◆ EXERCISE AIM
Lay out all of the material below as a Markdown table with two columns, Row and Line. Give each line its own numbered row and leave out blank lines.

--

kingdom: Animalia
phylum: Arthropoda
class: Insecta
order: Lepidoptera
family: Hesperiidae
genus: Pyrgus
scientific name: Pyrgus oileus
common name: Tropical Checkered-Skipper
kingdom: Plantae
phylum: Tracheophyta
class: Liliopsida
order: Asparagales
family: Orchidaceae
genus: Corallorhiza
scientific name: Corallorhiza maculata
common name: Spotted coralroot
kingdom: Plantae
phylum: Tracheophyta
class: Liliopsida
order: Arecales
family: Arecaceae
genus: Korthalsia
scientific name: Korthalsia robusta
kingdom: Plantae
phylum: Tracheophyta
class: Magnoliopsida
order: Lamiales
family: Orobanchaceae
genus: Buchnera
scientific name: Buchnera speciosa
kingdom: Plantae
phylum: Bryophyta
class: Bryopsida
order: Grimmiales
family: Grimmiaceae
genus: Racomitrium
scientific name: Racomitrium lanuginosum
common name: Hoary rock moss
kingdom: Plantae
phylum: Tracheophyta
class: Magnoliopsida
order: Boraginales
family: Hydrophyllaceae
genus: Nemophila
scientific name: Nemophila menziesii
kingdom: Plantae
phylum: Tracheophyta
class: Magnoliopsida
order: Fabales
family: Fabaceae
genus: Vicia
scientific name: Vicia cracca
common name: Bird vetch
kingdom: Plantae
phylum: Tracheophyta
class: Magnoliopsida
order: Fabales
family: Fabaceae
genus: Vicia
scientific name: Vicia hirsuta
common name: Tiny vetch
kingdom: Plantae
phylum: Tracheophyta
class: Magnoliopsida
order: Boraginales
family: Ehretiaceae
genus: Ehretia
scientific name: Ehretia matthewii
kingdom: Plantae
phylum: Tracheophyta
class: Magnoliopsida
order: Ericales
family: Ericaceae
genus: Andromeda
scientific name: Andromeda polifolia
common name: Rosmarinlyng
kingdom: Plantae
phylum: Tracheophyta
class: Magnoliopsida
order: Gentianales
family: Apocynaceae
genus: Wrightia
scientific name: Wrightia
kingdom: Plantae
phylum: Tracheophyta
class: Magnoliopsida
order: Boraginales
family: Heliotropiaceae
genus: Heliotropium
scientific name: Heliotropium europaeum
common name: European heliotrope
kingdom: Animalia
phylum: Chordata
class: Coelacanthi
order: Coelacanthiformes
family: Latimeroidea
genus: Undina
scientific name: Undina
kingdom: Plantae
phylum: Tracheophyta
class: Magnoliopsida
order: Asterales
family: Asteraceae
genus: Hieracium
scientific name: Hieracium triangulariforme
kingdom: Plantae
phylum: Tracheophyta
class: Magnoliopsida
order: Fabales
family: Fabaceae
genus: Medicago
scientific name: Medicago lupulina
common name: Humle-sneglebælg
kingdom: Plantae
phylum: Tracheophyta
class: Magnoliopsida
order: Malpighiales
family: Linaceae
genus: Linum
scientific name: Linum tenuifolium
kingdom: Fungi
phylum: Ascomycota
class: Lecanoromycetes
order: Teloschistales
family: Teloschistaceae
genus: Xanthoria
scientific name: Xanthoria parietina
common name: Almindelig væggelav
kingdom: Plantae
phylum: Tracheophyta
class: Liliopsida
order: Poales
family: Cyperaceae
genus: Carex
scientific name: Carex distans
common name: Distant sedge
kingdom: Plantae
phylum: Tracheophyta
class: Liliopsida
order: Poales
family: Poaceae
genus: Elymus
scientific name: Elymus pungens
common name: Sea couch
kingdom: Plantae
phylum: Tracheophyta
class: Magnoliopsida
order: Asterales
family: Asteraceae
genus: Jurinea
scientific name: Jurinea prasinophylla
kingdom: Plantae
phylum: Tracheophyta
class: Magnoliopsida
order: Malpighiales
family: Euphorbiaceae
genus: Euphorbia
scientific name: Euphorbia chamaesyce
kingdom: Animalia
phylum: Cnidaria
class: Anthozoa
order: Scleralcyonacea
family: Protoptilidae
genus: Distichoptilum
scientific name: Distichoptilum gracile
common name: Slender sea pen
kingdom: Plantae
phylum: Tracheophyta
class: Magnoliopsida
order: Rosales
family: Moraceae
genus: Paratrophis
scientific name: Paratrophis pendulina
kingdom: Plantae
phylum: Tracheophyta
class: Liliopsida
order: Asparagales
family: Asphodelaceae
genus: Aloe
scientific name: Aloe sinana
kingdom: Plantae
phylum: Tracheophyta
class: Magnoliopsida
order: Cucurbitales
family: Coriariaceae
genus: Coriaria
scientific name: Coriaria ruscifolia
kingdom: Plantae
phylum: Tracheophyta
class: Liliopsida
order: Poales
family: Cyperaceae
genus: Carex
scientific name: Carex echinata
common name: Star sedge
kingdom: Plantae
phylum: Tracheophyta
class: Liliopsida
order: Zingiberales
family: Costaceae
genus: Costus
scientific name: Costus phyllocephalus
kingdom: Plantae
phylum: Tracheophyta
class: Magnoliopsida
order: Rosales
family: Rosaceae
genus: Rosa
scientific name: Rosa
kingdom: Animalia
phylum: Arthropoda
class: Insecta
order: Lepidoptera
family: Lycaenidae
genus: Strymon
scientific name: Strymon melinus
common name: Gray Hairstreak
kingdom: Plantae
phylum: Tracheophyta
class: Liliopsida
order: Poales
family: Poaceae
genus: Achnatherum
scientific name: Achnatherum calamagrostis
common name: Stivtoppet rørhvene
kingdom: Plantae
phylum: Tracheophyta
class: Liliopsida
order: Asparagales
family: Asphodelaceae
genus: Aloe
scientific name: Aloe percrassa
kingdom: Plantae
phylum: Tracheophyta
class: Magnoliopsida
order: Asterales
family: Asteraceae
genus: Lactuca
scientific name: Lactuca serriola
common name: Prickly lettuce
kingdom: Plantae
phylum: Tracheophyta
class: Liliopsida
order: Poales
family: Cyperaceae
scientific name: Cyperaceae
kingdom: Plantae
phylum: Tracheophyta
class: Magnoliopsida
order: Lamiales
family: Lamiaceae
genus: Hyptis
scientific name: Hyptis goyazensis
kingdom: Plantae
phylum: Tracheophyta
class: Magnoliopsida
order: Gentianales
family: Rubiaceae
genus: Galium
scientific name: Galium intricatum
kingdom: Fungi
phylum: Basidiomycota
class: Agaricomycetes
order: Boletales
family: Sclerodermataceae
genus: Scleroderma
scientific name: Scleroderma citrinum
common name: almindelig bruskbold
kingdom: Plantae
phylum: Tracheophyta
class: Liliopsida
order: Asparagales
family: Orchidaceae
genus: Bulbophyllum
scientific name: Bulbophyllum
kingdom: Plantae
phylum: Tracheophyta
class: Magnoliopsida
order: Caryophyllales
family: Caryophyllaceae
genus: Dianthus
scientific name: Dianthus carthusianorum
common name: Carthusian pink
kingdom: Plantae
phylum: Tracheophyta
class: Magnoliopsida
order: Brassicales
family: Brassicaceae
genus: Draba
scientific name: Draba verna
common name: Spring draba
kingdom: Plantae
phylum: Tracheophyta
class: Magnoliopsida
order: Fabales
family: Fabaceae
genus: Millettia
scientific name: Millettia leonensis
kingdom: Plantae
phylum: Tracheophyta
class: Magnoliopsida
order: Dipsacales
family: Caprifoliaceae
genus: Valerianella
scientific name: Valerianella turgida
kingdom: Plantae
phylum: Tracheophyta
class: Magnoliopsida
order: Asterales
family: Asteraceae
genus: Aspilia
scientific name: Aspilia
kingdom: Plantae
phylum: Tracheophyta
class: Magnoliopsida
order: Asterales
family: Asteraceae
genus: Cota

--

◆ EXERCISE OUTPUT
| Row | Line |
|---|---|
| 1 | kingdom: Animalia |
| 2 | phylum: Arthropoda |
| 3 | class: Insecta |
| 4 | order: Lepidoptera |
| 5 | family: Hesperiidae |
| 6 | genus: Pyrgus |
| 7 | scientific name: Pyrgus oileus |
| 8 | common name: Tropical Checkered-Skipper |
| 9 | kingdom: Plantae |
| 10 | phylum: Tracheophyta |
| 11 | class: Liliopsida |
| 12 | order: Asparagales |
| 13 | family: Orchidaceae |
| 14 | genus: Corallorhiza |
| 15 | scientific name: Corallorhiza maculata |
| 16 | common name: Spotted coralroot |
| 17 | kingdom: Plantae |
| 18 | phylum: Tracheophyta |
| 19 | class: Liliopsida |
| 20 | order: Arecales |
| 21 | family: Arecaceae |
| 22 | genus: Korthalsia |
| 23 | scientific name: Korthalsia robusta |
| 24 | kingdom: Plantae |
| 25 | phylum: Tracheophyta |
| 26 | class: Magnoliopsida |
| 27 | order: Lamiales |
| 28 | family: Orobanchaceae |
| 29 | genus: Buchnera |
| 30 | scientific name: Buchnera speciosa |
| 31 | kingdom: Plantae |
| 32 | phylum: Bryophyta |
| 33 | class: Bryopsida |
| 34 | order: Grimmiales |
| 35 | family: Grimmiaceae |
| 36 | genus: Racomitrium |
| 37 | scientific name: Racomitrium lanuginosum |
| 38 | common name: Hoary rock moss |
| 39 | kingdom: Plantae |
| 40 | phylum: Tracheophyta |
| 41 | class: Magnoliopsida |
| 42 | order: Boraginales |
| 43 | family: Hydrophyllaceae |
| 44 | genus: Nemophila |
| 45 | scientific name: Nemophila menziesii |
| 46 | kingdom: Plantae |
| 47 | phylum: Tracheophyta |
| 48 | class: Magnoliopsida |
| 49 | order: Fabales |
| 50 | family: Fabaceae |
| 51 | genus: Vicia |
| 52 | scientific name: Vicia cracca |
| 53 | common name: Bird vetch |
| 54 | kingdom: Plantae |
| 55 | phylum: Tracheophyta |
| 56 | class: Magnoliopsida |
| 57 | order: Fabales |
| 58 | family: Fabaceae |
| 59 | genus: Vicia |
| 60 | scientific name: Vicia hirsuta |
| 61 | common name: Tiny vetch |
| 62 | kingdom: Plantae |
| 63 | phylum: Tracheophyta |
| 64 | class: Magnoliopsida |
| 65 | order: Boraginales |
| 66 | family: Ehretiaceae |
| 67 | genus: Ehretia |
| 68 | scientific name: Ehretia matthewii |
| 69 | kingdom: Plantae |
| 70 | phylum: Tracheophyta |
| 71 | class: Magnoliopsida |
| 72 | order: Ericales |
| 73 | family: Ericaceae |
| 74 | genus: Andromeda |
| 75 | scientific name: Andromeda polifolia |
| 76 | common name: Rosmarinlyng |
| 77 | kingdom: Plantae |
| 78 | phylum: Tracheophyta |
| 79 | class: Magnoliopsida |
| 80 | order: Gentianales |
| 81 | family: Apocynaceae |
| 82 | genus: Wrightia |
| 83 | scientific name: Wrightia |
| 84 | kingdom: Plantae |
| 85 | phylum: Tracheophyta |
| 86 | class: Magnoliopsida |
| 87 | order: Boraginales |
| 88 | family: Heliotropiaceae |
| 89 | genus: Heliotropium |
| 90 | scientific name: Heliotropium europaeum |
| 91 | common name: European heliotrope |
| 92 | kingdom: Animalia |
| 93 | phylum: Chordata |
| 94 | class: Coelacanthi |
| 95 | order: Coelacanthiformes |
| 96 | family: Latimeroidea |
| 97 | genus: Undina |
| 98 | scientific name: Undina |
| 99 | kingdom: Plantae |
| 100 | phylum: Tracheophyta |
| 101 | class: Magnoliopsida |
| 102 | order: Asterales |
| 103 | family: Asteraceae |
| 104 | genus: Hieracium |
| 105 | scientific name: Hieracium triangulariforme |
| 106 | kingdom: Plantae |
| 107 | phylum: Tracheophyta |
| 108 | class: Magnoliopsida |
| 109 | order: Fabales |
| 110 | family: Fabaceae |
| 111 | genus: Medicago |
| 112 | scientific name: Medicago lupulina |
| 113 | common name: Humle-sneglebælg |
| 114 | kingdom: Plantae |
| 115 | phylum: Tracheophyta |
| 116 | class: Magnoliopsida |
| 117 | order: Malpighiales |
| 118 | family: Linaceae |
| 119 | genus: Linum |
| 120 | scientific name: Linum tenuifolium |
| 121 | kingdom: Fungi |
| 122 | phylum: Ascomycota |
| 123 | class: Lecanoromycetes |
| 124 | order: Teloschistales |
| 125 | family: Teloschistaceae |
| 126 | genus: Xanthoria |
| 127 | scientific name: Xanthoria parietina |
| 128 | common name: Almindelig væggelav |
| 129 | kingdom: Plantae |
| 130 | phylum: Tracheophyta |
| 131 | class: Liliopsida |
| 132 | order: Poales |
| 133 | family: Cyperaceae |
| 134 | genus: Carex |
| 135 | scientific name: Carex distans |
| 136 | common name: Distant sedge |
| 137 | kingdom: Plantae |
| 138 | phylum: Tracheophyta |
| 139 | class: Liliopsida |
| 140 | order: Poales |
| 141 | family: Poaceae |
| 142 | genus: Elymus |
| 143 | scientific name: Elymus pungens |
| 144 | common name: Sea couch |
| 145 | kingdom: Plantae |
| 146 | phylum: Tracheophyta |
| 147 | class: Magnoliopsida |
| 148 | order: Asterales |
| 149 | family: Asteraceae |
| 150 | genus: Jurinea |
| 151 | scientific name: Jurinea prasinophylla |
| 152 | kingdom: Plantae |
| 153 | phylum: Tracheophyta |
| 154 | class: Magnoliopsida |
| 155 | order: Malpighiales |
| 156 | family: Euphorbiaceae |
| 157 | genus: Euphorbia |
| 158 | scientific name: Euphorbia chamaesyce |
| 159 | kingdom: Animalia |
| 160 | phylum: Cnidaria |
| 161 | class: Anthozoa |
| 162 | order: Scleralcyonacea |
| 163 | family: Protoptilidae |
| 164 | genus: Distichoptilum |
| 165 | scientific name: Distichoptilum gracile |
| 166 | common name: Slender sea pen |
| 167 | kingdom: Plantae |
| 168 | phylum: Tracheophyta |
| 169 | class: Magnoliopsida |
| 170 | order: Rosales |
| 171 | family: Moraceae |
| 172 | genus: Paratrophis |
| 173 | scientific name: Paratrophis pendulina |
| 174 | kingdom: Plantae |
| 175 | phylum: Tracheophyta |
| 176 | class: Liliopsida |
| 177 | order: Asparagales |
| 178 | family: Asphodelaceae |
| 179 | genus: Aloe |
| 180 | scientific name: Aloe sinana |
| 181 | kingdom: Plantae |
| 182 | phylum: Tracheophyta |
| 183 | class: Magnoliopsida |
| 184 | order: Cucurbitales |
| 185 | family: Coriariaceae |
| 186 | genus: Coriaria |
| 187 | scientific name: Coriaria ruscifolia |
| 188 | kingdom: Plantae |
| 189 | phylum: Tracheophyta |
| 190 | class: Liliopsida |
| 191 | order: Poales |
| 192 | family: Cyperaceae |
| 193 | genus: Carex |
| 194 | scientific name: Carex echinata |
| 195 | common name: Star sedge |
| 196 | kingdom: Plantae |
| 197 | phylum: Tracheophyta |
| 198 | class: Liliopsida |
| 199 | order: Zingiberales |
| 200 | family: Costaceae |
| 201 | genus: Costus |
| 202 | scientific name: Costus phyllocephalus |
| 203 | kingdom: Plantae |
| 204 | phylum: Tracheophyta |
| 205 | class: Magnoliopsida |
| 206 | order: Rosales |
| 207 | family: Rosaceae |
| 208 | genus: Rosa |
| 209 | scientific name: Rosa |
| 210 | kingdom: Animalia |
| 211 | phylum: Arthropoda |
| 212 | class: Insecta |
| 213 | order: Lepidoptera |
| 214 | family: Lycaenidae |
| 215 | genus: Strymon |
| 216 | scientific name: Strymon melinus |
| 217 | common name: Gray Hairstreak |
| 218 | kingdom: Plantae |
| 219 | phylum: Tracheophyta |
| 220 | class: Liliopsida |
| 221 | order: Poales |
| 222 | family: Poaceae |
| 223 | genus: Achnatherum |
| 224 | scientific name: Achnatherum calamagrostis |
| 225 | common name: Stivtoppet rørhvene |
| 226 | kingdom: Plantae |
| 227 | phylum: Tracheophyta |
| 228 | class: Liliopsida |
| 229 | order: Asparagales |
| 230 | family: Asphodelaceae |
| 231 | genus: Aloe |
| 232 | scientific name: Aloe percrassa |
| 233 | kingdom: Plantae |
| 234 | phylum: Tracheophyta |
| 235 | class: Magnoliopsida |
| 236 | order: Asterales |
| 237 | family: Asteraceae |
| 238 | genus: Lactuca |
| 239 | scientific name: Lactuca serriola |
| 240 | common name: Prickly lettuce |
| 241 | kingdom: Plantae |
| 242 | phylum: Tracheophyta |
| 243 | class: Liliopsida |
| 244 | order: Poales |
| 245 | family: Cyperaceae |
| 246 | scientific name: Cyperaceae |
| 247 | kingdom: Plantae |
| 248 | phylum: Tracheophyta |
| 249 | class: Magnoliopsida |
| 250 | order: Lamiales |
| 251 | family: Lamiaceae |
| 252 | genus: Hyptis |
| 253 | scientific name: Hyptis goyazensis |
| 254 | kingdom: Plantae |
| 255 | phylum: Tracheophyta |
| 256 | class: Magnoliopsida |
| 257 | order: Gentianales |
| 258 | family: Rubiaceae |
| 259 | genus: Galium |
| 260 | scientific name: Galium intricatum |
| 261 | kingdom: Fungi |
| 262 | phylum: Basidiomycota |
| 263 | class: Agaricomycetes |
| 264 | order: Boletales |
| 265 | family: Sclerodermataceae |
| 266 | genus: Scleroderma |
| 267 | scientific name: Scleroderma citrinum |
| 268 | common name: almindelig bruskbold |
| 269 | kingdom: Plantae |
| 270 | phylum: Tracheophyta |
| 271 | class: Liliopsida |
| 272 | order: Asparagales |
| 273 | family: Orchidaceae |
| 274 | genus: Bulbophyllum |
| 275 | scientific name: Bulbophyllum |
| 276 | kingdom: Plantae |
| 277 | phylum: Tracheophyta |
| 278 | class: Magnoliopsida |
| 279 | order: Caryophyllales |
| 280 | family: Caryophyllaceae |
| 281 | genus: Dianthus |
| 282 | scientific name: Dianthus carthusianorum |
| 283 | common name: Carthusian pink |
| 284 | kingdom: Plantae |
| 285 | phylum: Tracheophyta |
| 286 | class: Magnoliopsida |
| 287 | order: Brassicales |
| 288 | family: Brassicaceae |
| 289 | genus: Draba |
| 290 | scientific name: Draba verna |
| 291 | common name: Spring draba |
| 292 | kingdom: Plantae |
| 293 | phylum: Tracheophyta |
| 294 | class: Magnoliopsida |
| 295 | order: Fabales |
| 296 | family: Fabaceae |
| 297 | genus: Millettia |
| 298 | scientific name: Millettia leonensis |
| 299 | kingdom: Plantae |
| 300 | phylum: Tracheophyta |
| 301 | class: Magnoliopsida |
| 302 | order: Dipsacales |
| 303 | family: Caprifoliaceae |
| 304 | genus: Valerianella |
| 305 | scientific name: Valerianella turgida |
| 306 | kingdom: Plantae |
| 307 | phylum: Tracheophyta |
| 308 | class: Magnoliopsida |
| 309 | order: Asterales |
| 310 | family: Asteraceae |
| 311 | genus: Aspilia |
| 312 | scientific name: Aspilia |
| 313 | kingdom: Plantae |
| 314 | phylum: Tracheophyta |
| 315 | class: Magnoliopsida |
| 316 | order: Asterales |
| 317 | family: Asteraceae |
| 318 | genus: Cota |